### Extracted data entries
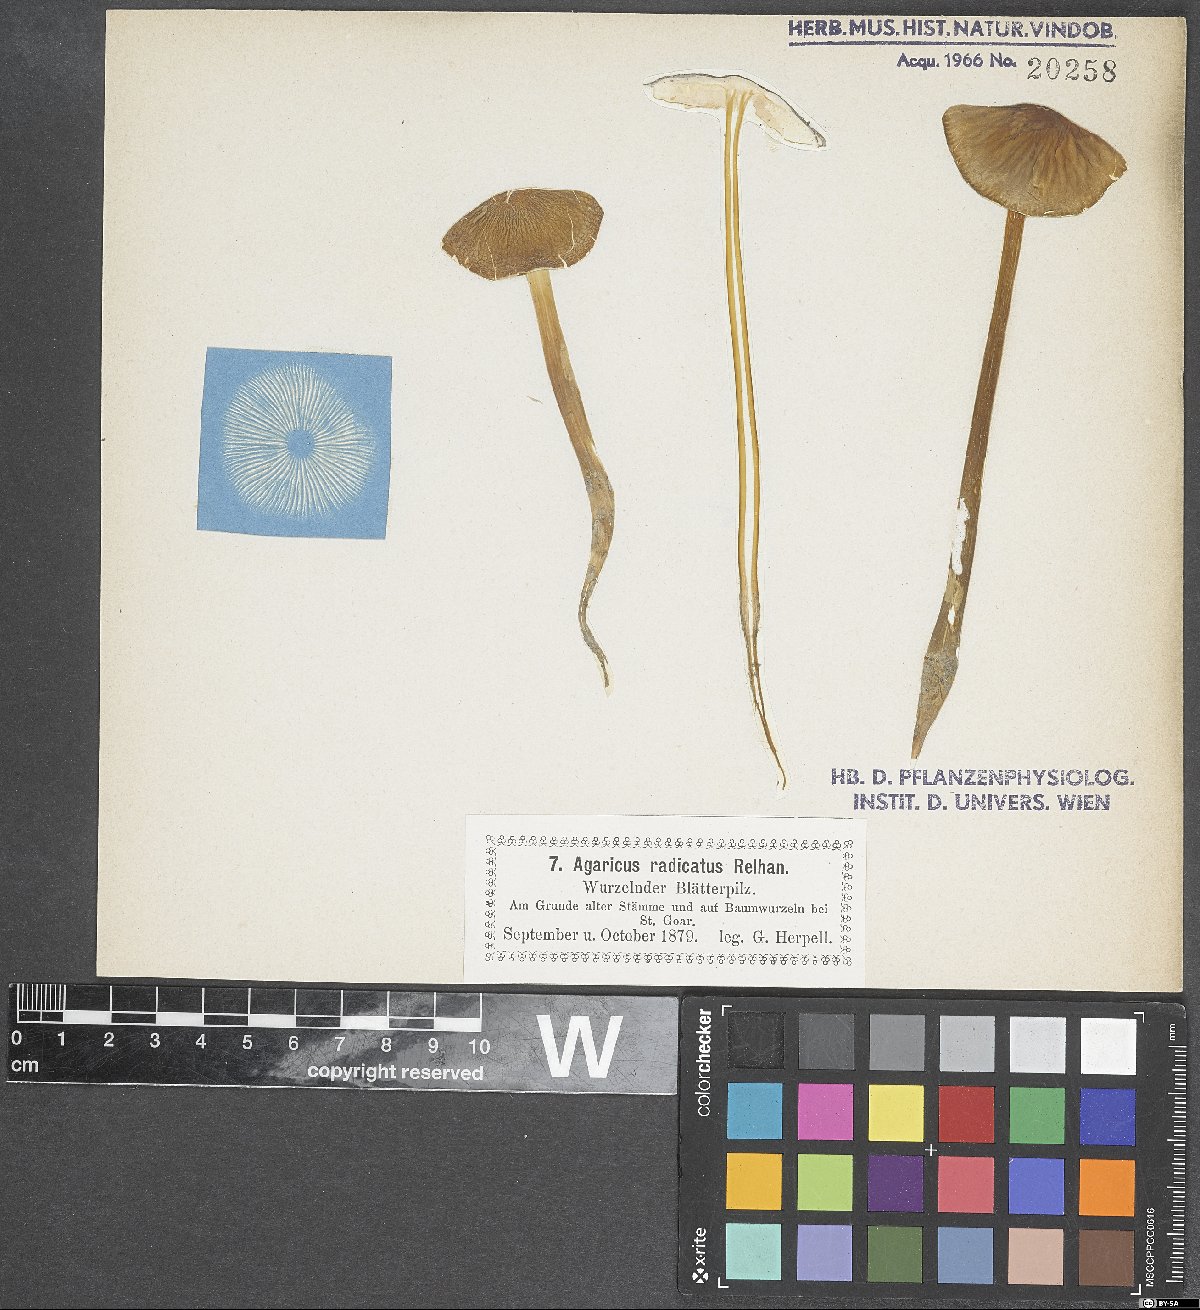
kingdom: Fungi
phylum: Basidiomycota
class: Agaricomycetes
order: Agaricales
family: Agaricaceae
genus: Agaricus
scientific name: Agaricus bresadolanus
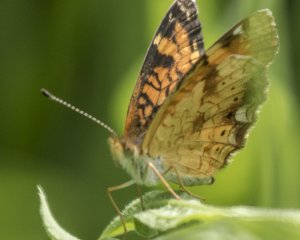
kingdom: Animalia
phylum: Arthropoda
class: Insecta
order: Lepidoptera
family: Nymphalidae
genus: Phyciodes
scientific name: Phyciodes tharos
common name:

* * *

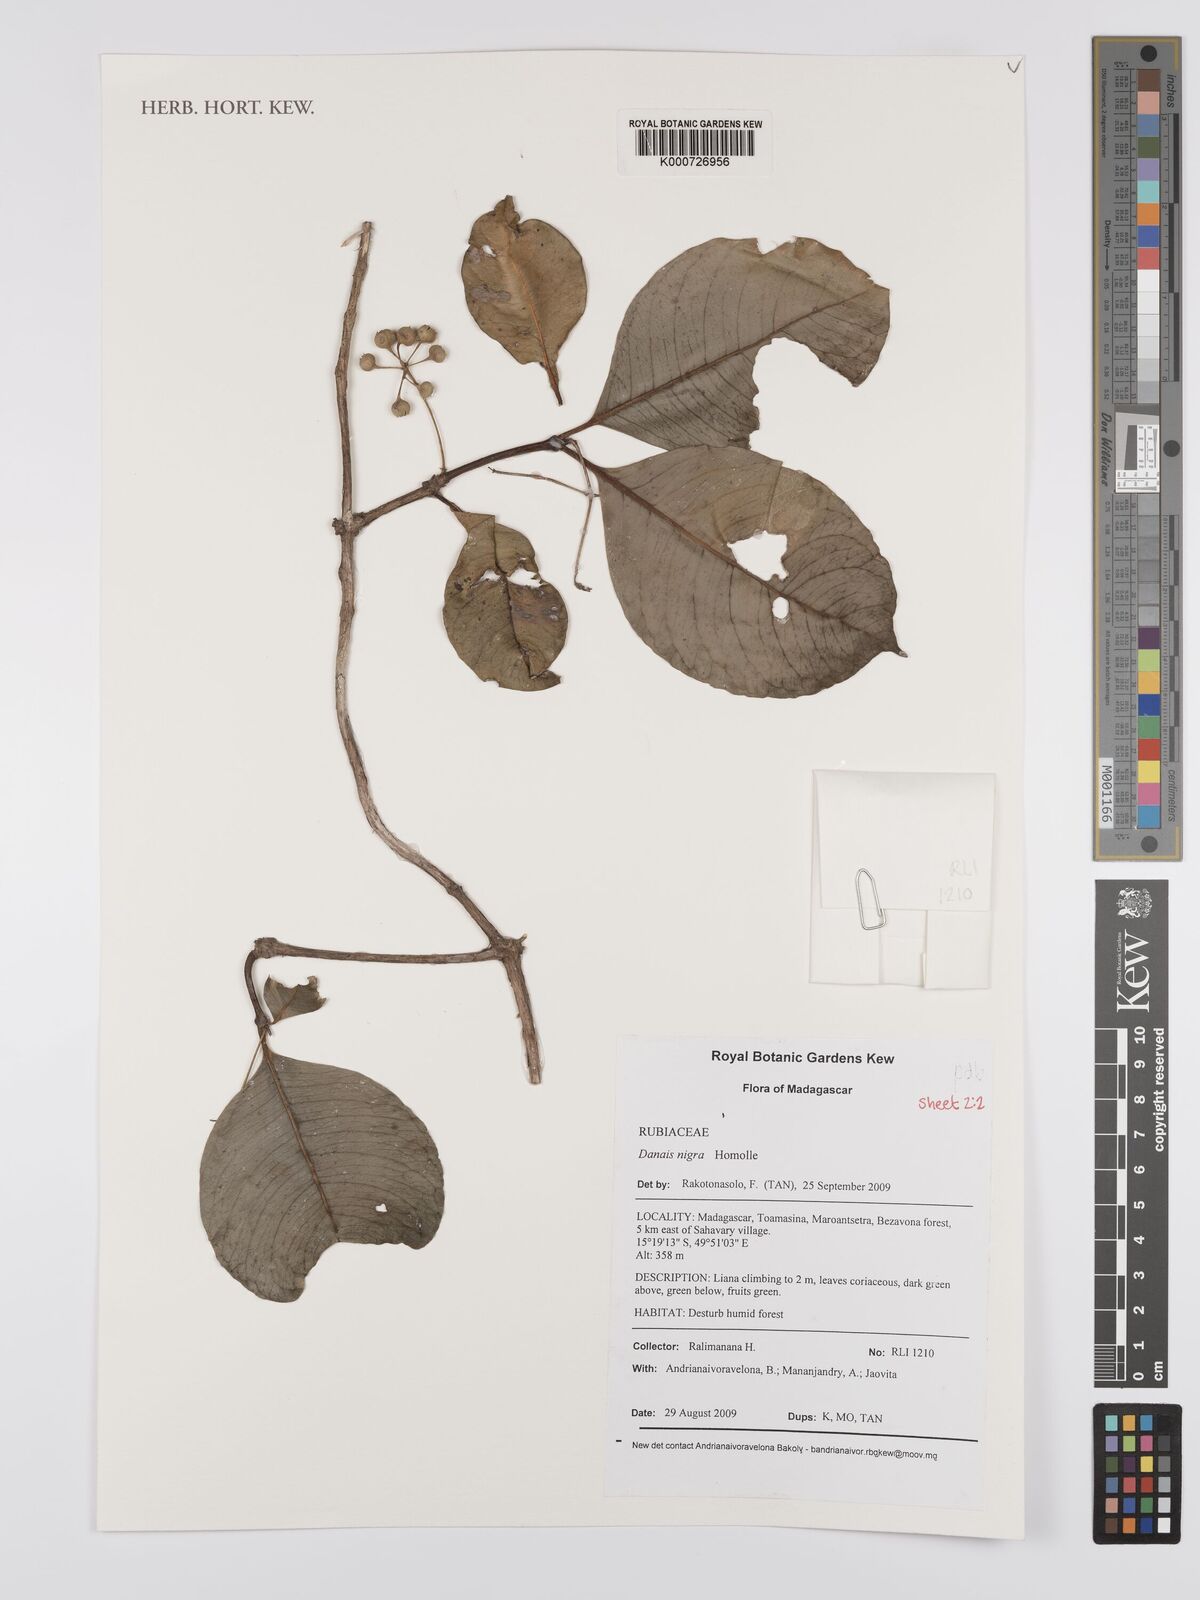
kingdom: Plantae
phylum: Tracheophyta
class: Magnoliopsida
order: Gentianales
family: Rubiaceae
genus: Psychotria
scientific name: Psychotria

### Work required
Report each line of the records that contains the word "scientific", copying every such line in full. Case counts.

### Answer to this exercise
scientific name: Agaricus bresadolanus
scientific name: Phyciodes tharos
scientific name: Psychotria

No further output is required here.